National charts and graphs and tables that outline how this legislation would affect each of the 50 states are here: https://itep.org/finalgop-trumpbill/
Below are a few highlights with links to charts that visualize the data points:
- The richest households get the biggest tax cuts, both in dollars and as a share of income. In 2019, half of the tax cuts will go to the top 5 percent of taxpayers, and more than one-quarter will go to the top 1 percent.
- In the first year of the plan, the richest 1 percent will receive an average tax cut of $55,000—this is slightly more than the average annual income of taxpayers in the middle-income quintile.
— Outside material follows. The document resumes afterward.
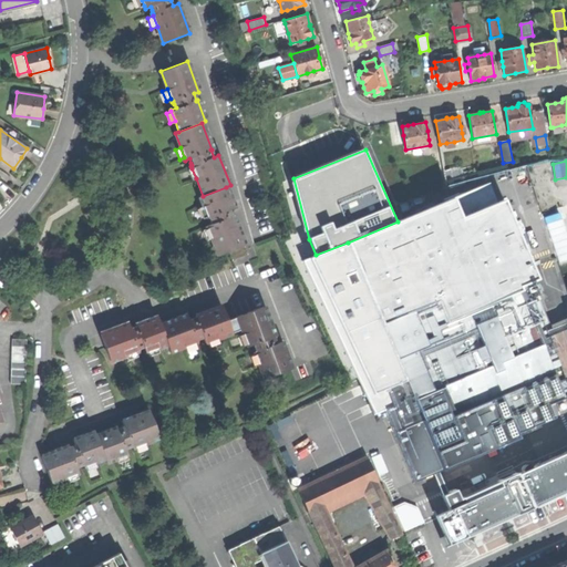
[(191,181),(196,178),(192,168),(186,171),(191,181)]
- In the later years of the plan, the average taxpayer in the bottom 60 percent of nation’s income distribution will face a tax hike, while the richest taxpayers will continue to pay significantly lower federal taxes than they do today.
- Foreign investors are big beneficiaries of this plan. In fact, foreign investors get a bigger share of the tax cut in actual dollars than taxpayers in every income quintile except the top 20 percent.
- The share of taxpayers facing a hike increases substantially during the later years of the plan. For example, 7 percent of taxpayers in the middle-income quintile face a tax hike in 2019. By 2027, one-third of taxpayers in that group will pay more in taxes.
To view the entire report and details about what’s in the final bill, go to: https://itep.org/finalgop-trumpbill/
“This ‘compromise’ tax bill contains a bit of window dressing to provide political cover for a handful of lawmakers, but it remains an egregious misuse of our tax code to redistribute wealth upward,” said Alan Essig, executive director of the Institute on Taxation and Economic Policy. “The wealthy and corporations make out like bandits while working people are tossed a few crumbs sprinkled with promises of eminent cuts to essential programs and services.”